I finally got around to viewing the Key West Hometown PAC’s second candidate forum, which was held on August 8. I actually sent the PAC some questions I would really like answered. They declined, saying they only take questions from members. Fair enough. I’m not quite sure I want to be a member at this point though. Here’s a link to that email exchange, in case you’re interested.
Of course, I’m especially concerned about the race for Clerk of Court. This office is so very important. The qualifications and character of the office-holder make a big difference. There are three candidates running for the office. Amy Heavilin, the incumbent, and Kevin Madok will face off in the Republican primary on August 30. The winner will run against Democrat Ron Saunders in November’s general election.
It’s always amusing when Kevin Madok introduces himself as Monroe County’s Senior Strategic Planning Director. It gives me an opportunity to link to the empty Strategic Planning page. Lots going on over there. I don’t know how Mr. Madok finds the time to campaign.
Amy Heavilin was asked to respond to the criticism directed her way and if she would have done anything differently. Heavilin cited the high cost of living in the Keys, especially housing, as a factor in the high turnover. When she took over in November 2012, several long-time employees retired and others took jobs elsewhere in the county. The remainder left due to affordability issues.
Madok was asked why he thinks he could do the job better than Heavilin. He said “leadership” – an intangible quality whose absence is noticeable in poor outcomes. Perhaps the lack of leadership would also explain the county’s poor performance when it comes to consistently over-budget capital projects and the ongoing high kill rate at Upper Keys animal shelter. Hmmmm….empty webpage, absence of leadership. Symbolic.
Madok went on to suggest that the high turnover continues to this day – a claim that is contradicted by the Inspector General’s latest report. Unfortunately, Madok is way too comfortable distorting the facts.

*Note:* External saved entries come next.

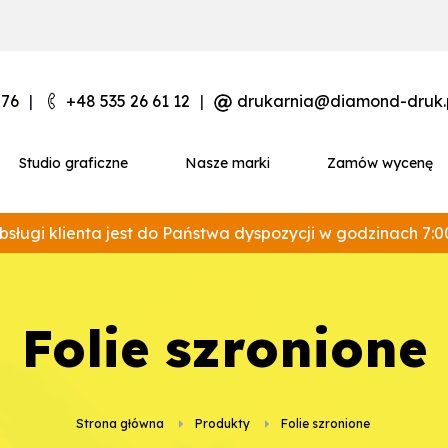
 76
|
+48 535 26 61 12
|
drukarnia@diamond-druk.
Studio graficzne
Nasze marki
Zamów wycenę
bsługi klienta jest do Państwa dyspozycji w godzinach 7:0
folie szronione
Strona główna
Produkty
folie szronione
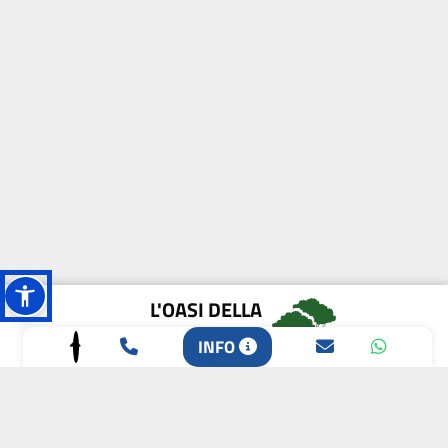
L'OASI DELLA
BIODIVERSITÀ
INFO
CAMPIONE DELLA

Madok says that for the eight years he worked in the Clerk’s office, there was zero turnover among the six managers that reported to him. Here’s the thing though – turnover isn’t always bad. Very low turnover can be a sign of trouble as well. The Clerk’s office does not exist to provide bubbas with jobs for life. It’s a government agency with an important mission. Employees who cannot or will not do their jobs effectively need to move on – or be moved on.
Heavilin was then asked to explain why the public should have confidence in her ability to run the Clerk’s office in spite of the negative findings from the Inspector General’s office. Heavilin’s response was damn near perfect. She said people need to actually read the reports, and understand what those reports actually say. Don’t be misled by the spin. Amen to that. I actually have read the reports and you should, too. Here’s a link to the reports themselves. My discussion can be found here and here.
The fact is that the Clerk’s office under Heavilin’s predecessor, Danny Kolhage, was far from perfect. Deficiencies were found then, too. Kolhage’s subsequent actions as a county commissioner certainly demonstrate a shocking carelessness with the people’s money. That, and a negligent lack of fairness. It would come as no surprise to me if Heavilin had walked into quite a mess when she took over.
She went on to explain that the books for 2005-2012 had to be reopened because wastewater assessments had not been recorded properly. In any case, there is a note in the 2013 CAFR saying exactly that. Here’s a link to the 2013 CAFR and here’s a snip of the note.
Madok later chalked these reporting issues up to a difference of opinion over how assessments and advances should be recorded. It’s hard to say what really went on here. Perhaps the county made an honest mistake. Maybe it really is a simple difference of opinion. Given the county’s track record, I can’t ignore the possibility that it might be evidence of flim-flam. Who knows? I’m going with Heavilin’s version of events. She is the more credible party here – by far.
Madok was asked how he’d fill his knowledge gaps if elected Clerk. He said he would rely on institutional knowledge, and then he found his way back to the turnover issue, which by all accounts (except Madok’s) has already been resolved. Madok claimed that much of the turnover was a result of Heavilin needlessly changing policies and procedures. Heavilin responded by saying that there have been changes in Government Accounting Standards Board (GASB) rules that necessitated those changes.
Heavilin was asked what she’s doing to retain employees. She described a mentoring program and said that out of the 96 positions budgeted for the Clerk’s office, only four are vacant. Later, she said the turnover rate in the past year has been about 10%.
There’s more to the discussion, but it’s largely a rehash of what’s already been said. Essentially, Madok continues flogging the already-resolved turnover issue. Heavilin described all the improvements she has made and will continue to make if re-elected. I think these responses really highlight the difference between the two candidates.
Madok is running an extremely negative campaign. His goal is to return the Clerk’s Office to the imaginary “glory days” that existed under Kolhage’s “leadership”. Heavilin is looking to the future. She discussed the improvements she’s made over the last four years, and those that she plans to make in the next four years if re-elected.
The video is definitely worth watching. The lesson as always is to see for yourself, look behind the spin.